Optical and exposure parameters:
· · ·
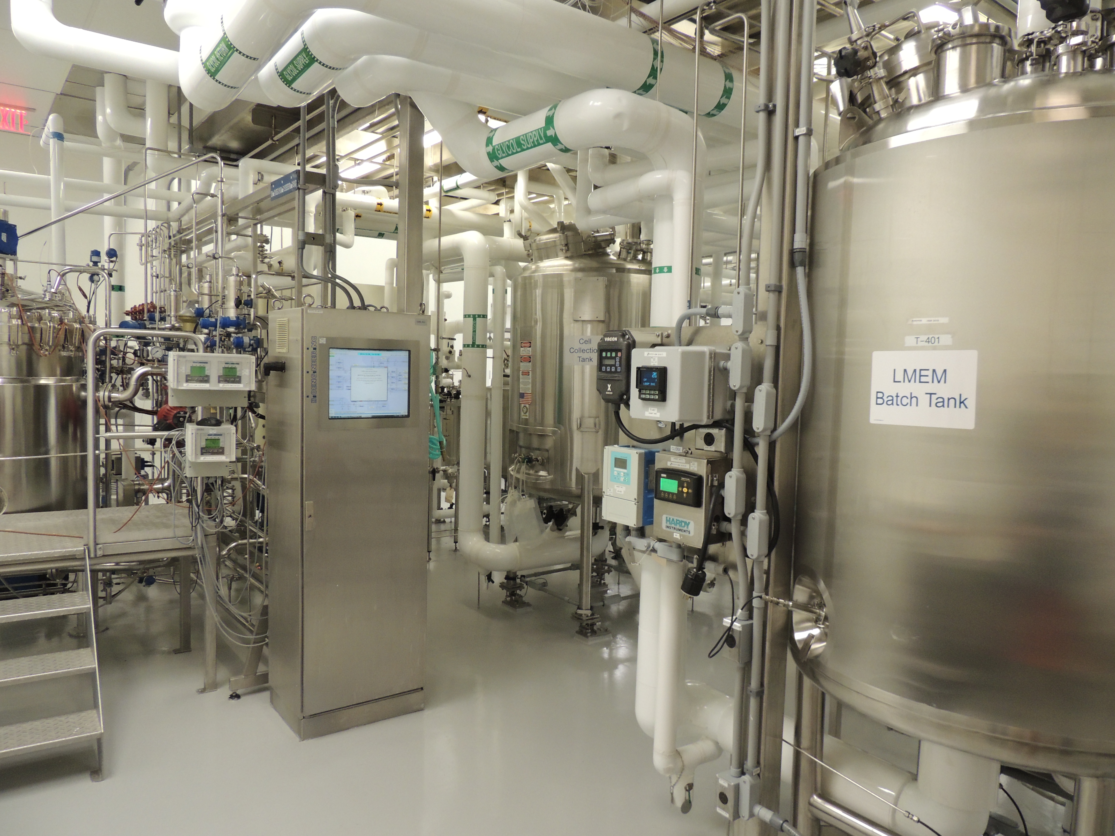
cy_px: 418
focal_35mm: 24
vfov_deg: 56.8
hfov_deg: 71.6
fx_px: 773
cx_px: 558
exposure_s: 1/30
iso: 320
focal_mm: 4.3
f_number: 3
· · ·
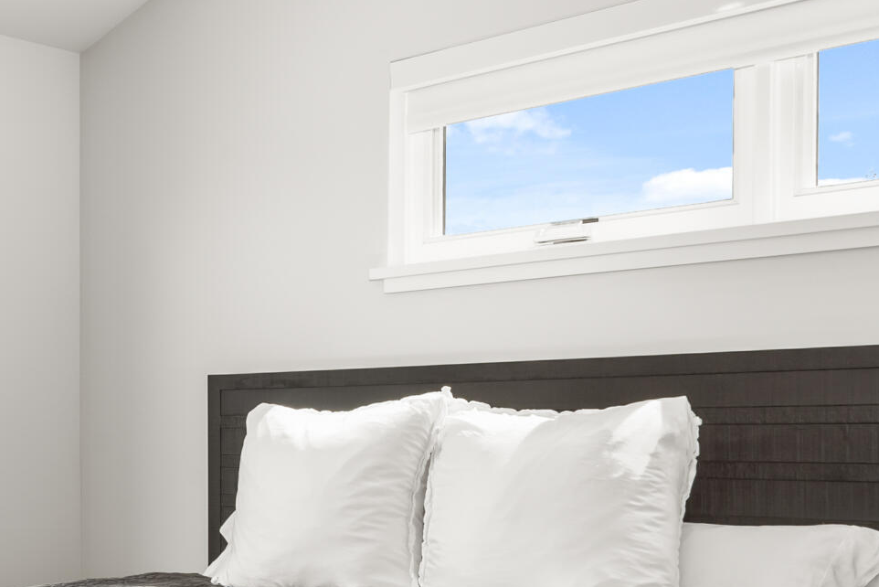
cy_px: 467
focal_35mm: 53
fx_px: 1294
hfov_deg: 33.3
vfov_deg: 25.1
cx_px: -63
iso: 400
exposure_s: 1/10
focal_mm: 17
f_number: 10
· · ·
#### TASK BRIEF
Return, word for word, the lines of the data above from the line with "vfov_deg: 56.8" through the line with "f_number: 3", inclusive.

#### THE ANSWER
vfov_deg: 56.8
hfov_deg: 71.6
fx_px: 773
cx_px: 558
exposure_s: 1/30
iso: 320
focal_mm: 4.3
f_number: 3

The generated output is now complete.